Wenn man sich Cairatis Weg genauer anschaut, dann ist es umso beachtlicher, dass er dank Football ein Stipendium erhalten hat. Den Sport übt er nämlich erst seit drei Jahren aus: «Als 13-Jähriger startete ich bei den AFC Zurich Renegades. Ich wog damals knapp 60 Kilogramm und spielte als Passempfänger in der Offensive. Als sie dann merkten, dass ich in der Defensive besser aufgehoben bin, kam die Sache ins Rollen.»

Mittlerweile ist er bei 130 Kilogramm angelangt. Damit hat er das gleiche Gewicht wie NFL-Star J. J. Watt, zu dem er aufschaut.
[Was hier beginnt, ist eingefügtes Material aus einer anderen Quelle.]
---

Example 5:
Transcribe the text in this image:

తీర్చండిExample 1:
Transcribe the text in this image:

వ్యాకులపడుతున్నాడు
Doch Alessandro Cairati ist noch nicht zufrieden: «Bis zum Ende der Saison möchte ich sieben Kilo Muskelmasse zulegen.» Die Aussage ist sinnbildlich für den unermüdlichen Arbeitswillen des Footballspielers, der seine Freizeit am liebsten im Fitnessraum mit Gewichtheben verbringt.
Er wird diesen in den nächsten zwei Jahren auch brauchen, damit er ein Angebot von einem College mit einem Footballteam aus der höchsten Stufe (Division 1) bekommen wird. Denn praktisch nur so kann der Traum weiterleben: «Ich bin eigentlich ein zurückhaltender Typ und lasse den Football für mich sprechen. Aber klar, ich weiss, warum ich hier bin. Ich will auf jeden Fall in die NFL. Falls es bis dahin noch kein Schweizer geschafft hat, wäre das eine Riesenehre für mich, der Erste zu sein. Aber es dauert noch mindestens fünf Jahre, bis ich mich für den Draft anmelden könnte. Es liegt noch viel Arbeit vor mir», betont der Aargauer.